Im Zuge der Diskussion über die geplante Internetsperre, veranstaltete der Branchenverband Internet Service Provider Association Austria (ISPA) am 27.05.2008 eine Podiumsdiskussion mit zahlreichen Experten. Das Thema der Diskussion war "Sperren im Internet - Wirksame Maßnahme gegen Kinderpornografie im Netz?".

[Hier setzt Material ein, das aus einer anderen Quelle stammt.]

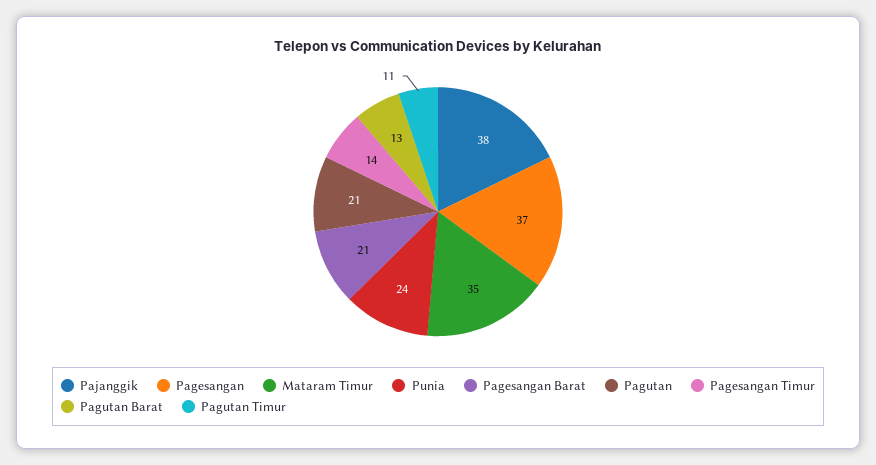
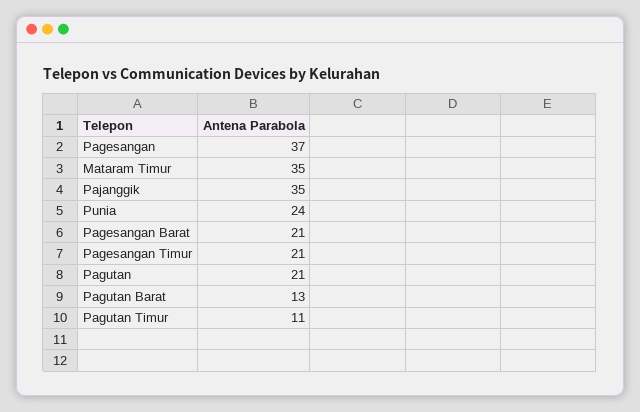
  {
-   "Pajanggik": 38,
+   "Pajanggik": 35,
    "Pagesangan": 37,
    "Mataram Timur": 35,
    "Punia": 24,
    "Pagesangan Barat": 21,
    "Pagutan": 21,
-   "Pagesangan Timur": 14,
+   "Pagesangan Timur": 21,
    "Pagutan Barat": 13,
    "Pagutan Timur": 11
  }

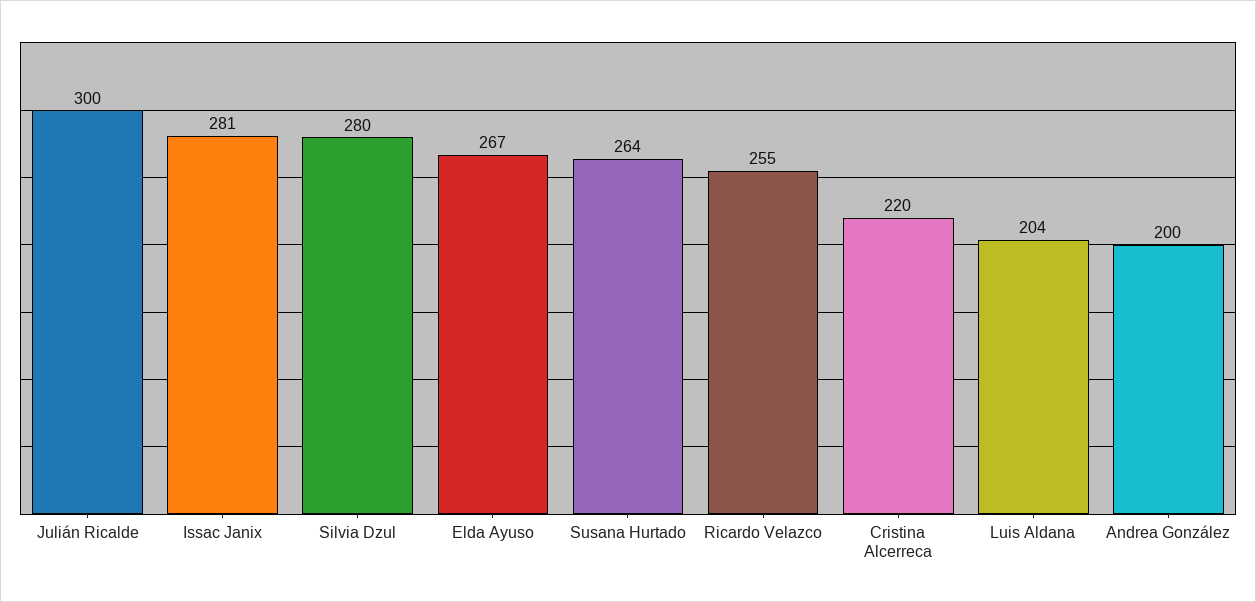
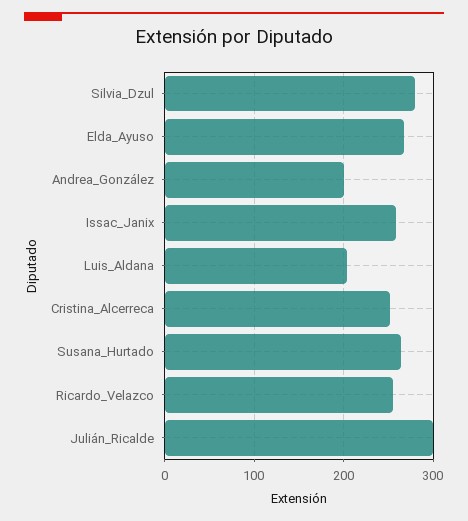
  {
    "Julián Ricalde": 300,
-   "Issac Janix": 281,
+   "Issac Janix": 260,
    "Silvia Dzul": 280,
    "Elda Ayuso": 267,
    "Susana Hurtado": 264,
    "Ricardo Velazco": 255,
-   "Cristina Alcerreca": 220,
+   "Cristina Alcerreca": 250,
    "Luis Aldana": 204,
    "Andrea González": 200
  }

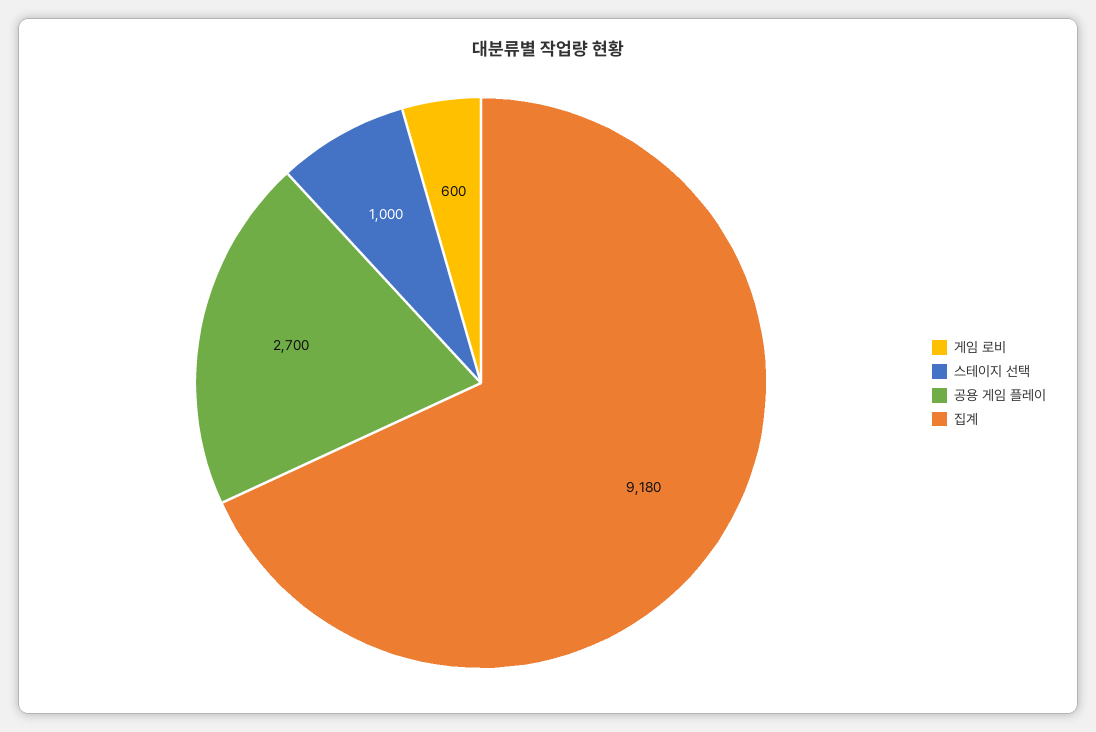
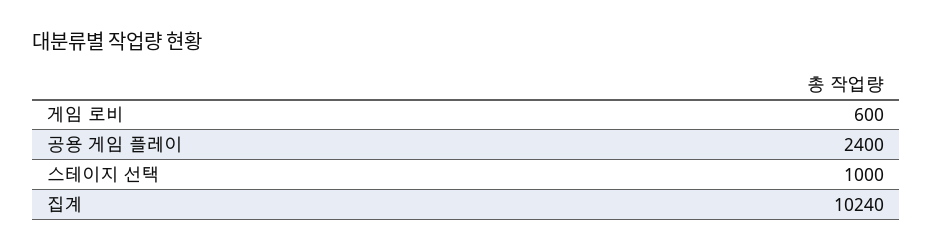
  {
    "게임 로비": 600,
    "스테이지 선택": 1000,
-   "공용 게임 플레이": 2700,
+   "공용 게임 플레이": 2400,
-   "집계": 9180
+   "집계": 10240
  }

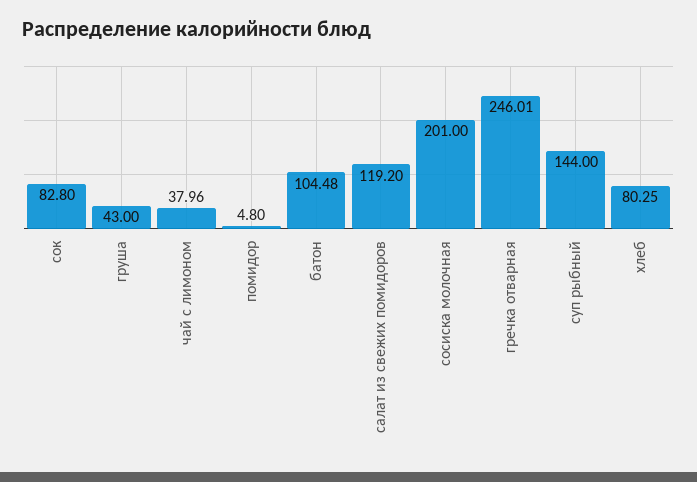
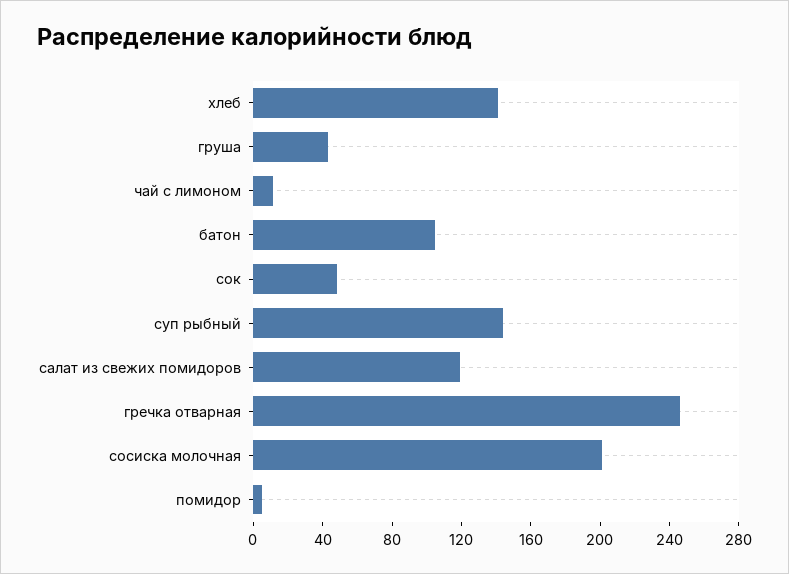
  {
-   "сок": 82.8,
+   "сок": 50,
    "груша": 43,
-   "чай с лимоном": 37.96,
+   "чай с лимоном": 10,
    "помидор": 4.8,
    "батон": 104.48,
    "салат из свежих помидоров": 119.2,
    "сосиска молочная": 201,
    "гречка отварная": 246.01,
    "суп рыбный": 144,
-   "хлеб": 80.25
+   "хлеб": 140
  }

Man staunt nicht schlecht, wenn man diese Aussage ließt. Vor allem wenn diese von einem Kriminalbeamten des Bundeskriminalamtes getätigt wird. Harald Gremel, Internetermittler in der Meldestelle für Kinderpornografie, erklärte den Zuhörern, dass sich das BK nur für kommerzielle Seiten interessiert. Er glaubt, dass das organisierte Verbrechen viel Geld mit Kinderpornografie verdient. Ziel der Kriminalpolizei sei die Zerstörung kommerzieller Strukturen. Webfilter seien zwar kein Allheilmittel gegen Kinderpornos, aber "ein wirksames Mittel zur Erschwerung der kommerziellen Verbreitung." Dass diese Sperre umgehbar sei, gab auch Gremel zu.
Die Kriminalpolizei versucht auch nicht Seiten mit kinderpornografischem Inhalt entfernen zu lassen. "Da die Server im Ausland stehen, ist das Einschreiten österreichischen Behörden untersagt", so Gremel gegenüber heise online. Auch E-Mails werden nicht an den zuständigen Provider geschickt. Obwohl dadurch sehr wohl Seiten gelöscht werden würden, wie der Versuch der AK Zensur zeigte (Bericht). Vielmehr werden nur die Daten an die zuständigen, ausländischen Behörden weitergegeben.
Über 5000 Hinweise gingen bei der Meldestelle des Bundeskriminalamtes ein, 3000 davon waren verwertbar. Auf österreichischen Servern lagen fast keine Seiten mit kinderpornografischem Inhalt, abgesehen von gehackten Seiten, auf denen Dateien gegen den Willen der Betreiber lagen.
Die meisten Server mit einschlägigem Material stünden in den USA, aber auch in Russland, Spanien und den Niederlanden. 2008 haben nur 3 Meldungen Seiten auf österreichischen Servern betroffen, diese wurden sofort offline genommen.